Willlessness offers escape from the prisons of the material world and biological imperatives. Then logic may be temporarily suspended to enter a creative state. Certainly during the writing of Ulysses Joyce had to satisfy the worldly needs of feeding his children and paying his considerable bar tab. This was complicated by insisting on some degree of creative integrity.

 Joyce tried to balance the worldly with the worldless. Faulkner may have been less willing to bend to the worldly. Scott Fitzgerald was far more willing. If there is just one fountain of creativity, then it must rest outside the artist in some platonic plain, in some spark of divinity, or some Jungian spring of the collective unconscious.

The application of Freud’s theories to Ulysses centers exclusively on the stream of consciousness as free association by the three protagonists : 

Through the process of repression, censorship impedes the progress of unwanted imageries from gaining access to the conscious. Free association in analysis, and stream-of-conscious in writing, allow for the expression of these images in narrative, or as in Ulysses, inner narrative. 

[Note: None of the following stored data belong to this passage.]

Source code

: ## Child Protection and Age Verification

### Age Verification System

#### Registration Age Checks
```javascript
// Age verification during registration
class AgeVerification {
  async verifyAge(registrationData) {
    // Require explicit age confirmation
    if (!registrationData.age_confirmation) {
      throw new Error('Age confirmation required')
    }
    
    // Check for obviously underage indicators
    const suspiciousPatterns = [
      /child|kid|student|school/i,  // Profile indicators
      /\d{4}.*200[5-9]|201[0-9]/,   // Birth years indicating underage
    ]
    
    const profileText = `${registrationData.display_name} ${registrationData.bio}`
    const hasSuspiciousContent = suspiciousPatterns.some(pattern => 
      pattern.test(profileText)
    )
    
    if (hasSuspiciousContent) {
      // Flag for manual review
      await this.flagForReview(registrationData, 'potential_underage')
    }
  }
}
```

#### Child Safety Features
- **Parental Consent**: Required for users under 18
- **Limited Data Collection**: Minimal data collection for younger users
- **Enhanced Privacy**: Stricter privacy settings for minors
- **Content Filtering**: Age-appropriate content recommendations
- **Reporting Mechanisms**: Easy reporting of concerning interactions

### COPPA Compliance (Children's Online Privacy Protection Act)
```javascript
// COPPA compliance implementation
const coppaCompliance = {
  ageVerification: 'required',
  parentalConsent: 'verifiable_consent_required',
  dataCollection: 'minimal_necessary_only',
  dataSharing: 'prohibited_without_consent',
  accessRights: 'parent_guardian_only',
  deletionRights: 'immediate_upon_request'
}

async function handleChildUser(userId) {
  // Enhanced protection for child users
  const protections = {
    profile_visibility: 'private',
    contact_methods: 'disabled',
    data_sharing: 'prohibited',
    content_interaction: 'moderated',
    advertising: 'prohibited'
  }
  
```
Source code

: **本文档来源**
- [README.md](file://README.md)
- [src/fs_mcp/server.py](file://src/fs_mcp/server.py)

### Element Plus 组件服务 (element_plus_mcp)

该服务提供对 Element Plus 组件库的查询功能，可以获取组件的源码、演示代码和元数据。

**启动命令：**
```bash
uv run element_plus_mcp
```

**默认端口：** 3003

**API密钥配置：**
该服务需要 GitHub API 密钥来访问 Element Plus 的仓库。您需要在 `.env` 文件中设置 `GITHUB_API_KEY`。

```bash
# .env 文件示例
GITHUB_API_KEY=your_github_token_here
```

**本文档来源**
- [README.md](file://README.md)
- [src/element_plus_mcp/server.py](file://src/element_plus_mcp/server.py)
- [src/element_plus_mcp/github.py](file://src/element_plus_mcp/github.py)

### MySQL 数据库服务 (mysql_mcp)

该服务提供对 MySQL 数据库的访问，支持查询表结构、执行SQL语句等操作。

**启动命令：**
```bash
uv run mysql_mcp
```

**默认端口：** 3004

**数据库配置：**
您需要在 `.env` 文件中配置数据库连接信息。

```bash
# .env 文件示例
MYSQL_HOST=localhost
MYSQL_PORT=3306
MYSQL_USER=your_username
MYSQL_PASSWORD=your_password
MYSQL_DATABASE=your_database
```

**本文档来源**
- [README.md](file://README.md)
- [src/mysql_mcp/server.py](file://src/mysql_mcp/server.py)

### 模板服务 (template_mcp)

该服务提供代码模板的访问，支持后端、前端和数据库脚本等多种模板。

This offers little help in considering the origins of creativity as in Schopenhauer. For Freud, all is self-interest tempered more or less by the superego. Sigmund would leave us with only recycled repressed memories. Only the ability to accept now what we formerly rejected remains. As we said, Jung offers the option of a universal body of primordial knowledge.

Of these the most appealing seems to be the way of Schopenhauer. The acceptability of this solution is harder to be willless about when you consider Rowntree’s summary: “Of course this disinterested disinterestedness has consequences for Schopenhauer’s theory of disinterestedness, pushing back the notion of disinterested aesthetic to a higher order disinterestedness’ that precede the first order disinterestedness. “

Much like contemplating the omphalos, eh?